A panel of leaders from UMass Medical School, state government and community organizations gathered to share expertise, insights and best practices at Trauma and Resilience: A Child and Family Summit held at UMass Medical School on Sept. 24.
Hosted in collaboration with Senate President Emerita Harriette L. Chandler, City of Worcester Health and Human Services, Children’s Friend, Inc. and YWCA Central Massachusetts, the summit focused on developing ideas that could lead to pilot programs that address trauma and resilience for Worcester families.
“Trauma that happens in childhood has lifelong effects on children, and later adults’ minds and bodies. It can cripple their potential and set them on a trajectory where their great potential may be lost. By focusing on resiliency models and the development of a pilot in Worcester, all of us can become part of the solution,” UMass Medical School Chancellor Michael F. Collins said in welcoming participants to the summit.
“At UMass Medical school we’ve invested in solutions from providing clinical psychiatry services to a foster care assessment clinic and programs to address trauma and child well-being. We’re partners in confronting this difficult challenge and look forward to development of a pilot that will improve children’s lives and let them soar to their full potential,” Collins said.
Epidemiologic studies demonstrate that about 68 percent of children in the United States been exposed to traumatic events. Exposure is even more pervasive in low income, refugee, and immigrant populations. Such exposure to trauma is linked with acute behavioral health needs.
“Children are 100 percent of our future and we can’t afford to let anybody slip through the cracks,” U.S. Rep James P. McGovern said while delivering opening remarks.
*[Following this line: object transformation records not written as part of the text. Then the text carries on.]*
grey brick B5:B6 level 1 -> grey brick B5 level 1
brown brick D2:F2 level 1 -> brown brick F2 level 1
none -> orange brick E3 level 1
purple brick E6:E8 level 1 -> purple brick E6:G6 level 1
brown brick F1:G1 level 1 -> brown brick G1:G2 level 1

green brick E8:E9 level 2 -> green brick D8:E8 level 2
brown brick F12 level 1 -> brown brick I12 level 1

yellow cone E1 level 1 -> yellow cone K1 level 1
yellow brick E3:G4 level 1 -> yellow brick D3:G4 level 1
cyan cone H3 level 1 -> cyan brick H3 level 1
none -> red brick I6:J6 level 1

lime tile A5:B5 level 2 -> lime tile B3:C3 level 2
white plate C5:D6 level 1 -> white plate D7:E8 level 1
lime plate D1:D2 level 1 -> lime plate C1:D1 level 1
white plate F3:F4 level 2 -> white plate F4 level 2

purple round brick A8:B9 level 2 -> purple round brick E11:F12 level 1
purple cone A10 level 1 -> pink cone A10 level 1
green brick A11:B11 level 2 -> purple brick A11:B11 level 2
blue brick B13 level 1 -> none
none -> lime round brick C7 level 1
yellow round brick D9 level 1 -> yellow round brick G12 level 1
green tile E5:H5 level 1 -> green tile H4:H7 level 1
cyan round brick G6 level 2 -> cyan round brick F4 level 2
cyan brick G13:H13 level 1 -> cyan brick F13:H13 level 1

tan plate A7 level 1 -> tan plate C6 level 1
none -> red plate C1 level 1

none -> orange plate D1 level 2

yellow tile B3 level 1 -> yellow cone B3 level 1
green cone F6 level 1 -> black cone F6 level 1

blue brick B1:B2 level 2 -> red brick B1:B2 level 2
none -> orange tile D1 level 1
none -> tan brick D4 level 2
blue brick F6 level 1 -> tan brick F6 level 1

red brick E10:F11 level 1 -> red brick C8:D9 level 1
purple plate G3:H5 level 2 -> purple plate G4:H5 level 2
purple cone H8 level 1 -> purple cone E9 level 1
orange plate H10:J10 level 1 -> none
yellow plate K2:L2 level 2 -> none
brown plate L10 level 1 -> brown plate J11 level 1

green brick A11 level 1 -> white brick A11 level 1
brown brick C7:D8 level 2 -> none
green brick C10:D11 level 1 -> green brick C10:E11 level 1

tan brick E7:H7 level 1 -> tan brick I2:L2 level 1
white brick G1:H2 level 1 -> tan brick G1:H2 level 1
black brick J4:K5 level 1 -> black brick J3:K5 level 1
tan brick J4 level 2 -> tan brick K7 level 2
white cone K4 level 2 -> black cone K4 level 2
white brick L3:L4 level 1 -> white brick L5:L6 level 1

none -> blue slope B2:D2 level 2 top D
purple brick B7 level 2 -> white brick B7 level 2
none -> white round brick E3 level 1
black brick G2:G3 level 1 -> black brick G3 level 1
He said he looks forward to learning about the recommendations generated by the summit, and working to move them toward implementation.
Designing programs to help Worcester’s children and families has long been a priority for Chandler, who held a similar summit several years ago. That summit, she said, resulted in a pilot program that never received funding. Chandler said she’s committed to success the second time around. “All I am looking for is a model that will work here in Worcester and is replicable elsewhere, because what happens in Worcester can happen elsewhere,” she said.
Lt. Gov Karyn Polito thanked the summit participants for focusing on the important work of making sure there are safety nets in place that allow children and families to live healthy, whole lives. She said the opioid crisis and ongoing discussions around sexual assault highlight the need for increased programming in Worcester and all communities across Massachusetts.
“How do we break these cycles? How do we break out of the cycle of addiction...How do we break out of the cycle of violence?” Polito asked. “We’re counting on you – no pressure – to come up with something that’s innovative, that’s modern, that’s up-to-date that we can learn from.”
Much of the summit’s time was dedicated to facilitated discussion groups, which tackled issues that include the gaps, challenges, and disparities in the current system, as well as evaluating what’s worked and why. The day also featured a panel discussion highlighting barriers to and factors for successful trauma treatment, as well as trauma’s link to youth violence.
Several Massachusetts state agency leaders attended and spoke at the summit, including Department of Children and Families Commissioner Linda Spears, Department of Transitional Assistance Commissioner Jeff McCue and Emily Sherwood, deputy commissioner of Child, Youth and Family Services at the Department of Mental Health. Worcester County legislators also were in attendance to both provide constituent insight, and collaborate on solutions.
Audrey Smolkin, MPP, director of Child and Family Policy at UMass Medical School’s Commonwealth Medicine, was part of the summit planning committee.